Trecho do documento:
━━━━━━━━━━

ACESSO DOS MINORITÁRIOS AOS CONSELHOS DE ADMINISTRAÇÃO E FISCAL
Sumário
1. INTRODUÇÃO
A presente matéria aborda o acesso dos acionistas minoritários aos Conselhos de Administração e Fiscal, cujo objetivo é garantir às minorias o direito à plena informação sobre a companhia, permitindo que atuem em sua administração.
2. ACESSO AO CONSELHO DE ADMINISTRAÇÃO E VOTO MÚLTIPLO
O Conselho de Administração representa uma tendência moderna de dissociação entre a propriedade e a gestão.
Órgão principal para a moderna governança corporativa, não era o Conselho de Administração legalmente previsto no antigo Decreto-lei nº 2.627/1940. Sua primeira aparição no ordenamento brasileiro advém da Lei nº 4.595, de 31.12.1964, que em seu art. 34, inciso I, que previa a existência de um Conselho de Administração nas instituições financeiras sem, contudo, estabelecer regras para o seu funcionamento.
Somente com a Lei nº 6.404/1976 é que esse órgão veio a ser efetivamente regulado, permanecendo ainda facultativo às companhias em geral e obrigatório para as sociedades de economia mista, companhias de capital aberto e companhias que adotam o regime de capital autorizado.

━━━━━━━━━━

Dados de segmentação:
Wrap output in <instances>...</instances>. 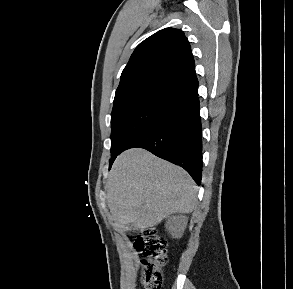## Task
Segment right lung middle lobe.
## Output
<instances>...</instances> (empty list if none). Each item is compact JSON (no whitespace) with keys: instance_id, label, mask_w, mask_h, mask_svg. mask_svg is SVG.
<instances>
[{"instance_id":"obj_1","label":"right lung middle lobe","mask_w":293,"mask_h":289,"mask_svg":"<svg viewBox=\"0 0 293 289\" xmlns=\"http://www.w3.org/2000/svg\"><path fill=\"white\" fill-rule=\"evenodd\" d=\"M175 106L169 100L157 96L130 97L114 104L111 113L112 156Z\"/></svg>"}]
</instances>
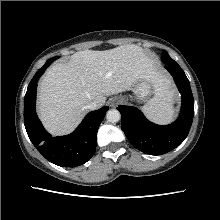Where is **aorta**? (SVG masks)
<instances>
[{"label": "aorta", "mask_w": 220, "mask_h": 220, "mask_svg": "<svg viewBox=\"0 0 220 220\" xmlns=\"http://www.w3.org/2000/svg\"><path fill=\"white\" fill-rule=\"evenodd\" d=\"M120 118H121L120 112L116 109H110L106 113V119L111 123L118 122Z\"/></svg>", "instance_id": "1"}]
</instances>
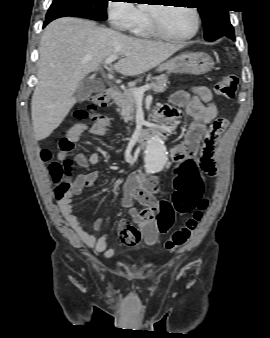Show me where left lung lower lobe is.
Instances as JSON below:
<instances>
[{"mask_svg": "<svg viewBox=\"0 0 270 338\" xmlns=\"http://www.w3.org/2000/svg\"><path fill=\"white\" fill-rule=\"evenodd\" d=\"M235 39L234 32H233V40Z\"/></svg>", "mask_w": 270, "mask_h": 338, "instance_id": "obj_1", "label": "left lung lower lobe"}]
</instances>
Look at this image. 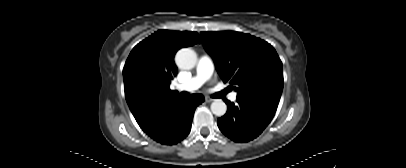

━━━━━━━━━━

Tarefas:
1. Responda às perguntas a seguir com base no texto sobre o acesso dos minoritários aos conselhos.
(a) Conforme a introdução, qual é o objetivo do acesso dos acionistas minoritários aos Conselhos de Administração e Fiscal?
(b) Que lei marcou a primeira aparição do Conselho de Administração no ordenamento brasileiro?
(c) Para quais sociedades a Lei nº 6.404/1976 tornou esse órgão obrigatório?
2. Prossiga o texto sobre o acesso dos minoritários aos conselhos a partir da última frase apresentada.

Respostas dos exercícios:
1.
(a) Garantir às minorias o direito à plena informação sobre a companhia, permitindo que atuem em sua administração.
(b) A Lei nº 4.595, de 31.12.1964, em seu art. 34, inciso I.
(c) Para as sociedades de economia mista, as companhias de capital aberto e as companhias que adotam o regime de capital autorizado.

2.
O sistema atual reconhece a bipartição de funções da administração societária: as funções deliberativas, exercidas pelo Conselho de Administração, e as funções executivas, exercidas pelos diretores, sendo que os primeiros elegem e destituem os últimos. A inspiração deste modelo deriva basicamente das legislações alemã e francesa, as quais consagram a estrutura dual da administração.
Alguns aspectos como abertura, integridade e transparência nas decisões dos conselheiros são hoje um fator fundamental para os acionistas, que vêm exigindo a presença de membros cada vez mais fortes e independentes para colaborar na manutenção de um equilíbrio adequado dentro do conselho.
Anteriormente, os Conselhos de Administração cumpriam um mero papel de formalidade legal. Indicados pelos donos das empresas, ou por seus dirigentes principais, eles tinham uma atuação restrita. Limitavam-se, na maioria das vezes, a ratificar decisões estratégicas e operacionais já tomadas pelo dono da empresa, ou matriz da multinacional ou governo, no caso de estatais.
O que se verificava, na maioria dos casos, era uma estrita obediência e representatividade das decisões do acionista controlador.
Nos termos do artigo 116 da Lei das S.A., a definição
de acionista controlador é "pessoa natural ou jurídica, ou grupo de pessoas
vinculadas por acordos de votos, ou sob controle comum, que é titular de direitos
de sócios que lhes assegurem de modo permanente a maioria dos votos nas deliberações
da assembléia geral e o poder de eleger a maioria dos administradores da companhia".
Ao nos depararmos com tal dispositivo verificamos uma clara vantagem dos acionistas
controladores em relação aos minoritários que não detêm a administração da sociedade.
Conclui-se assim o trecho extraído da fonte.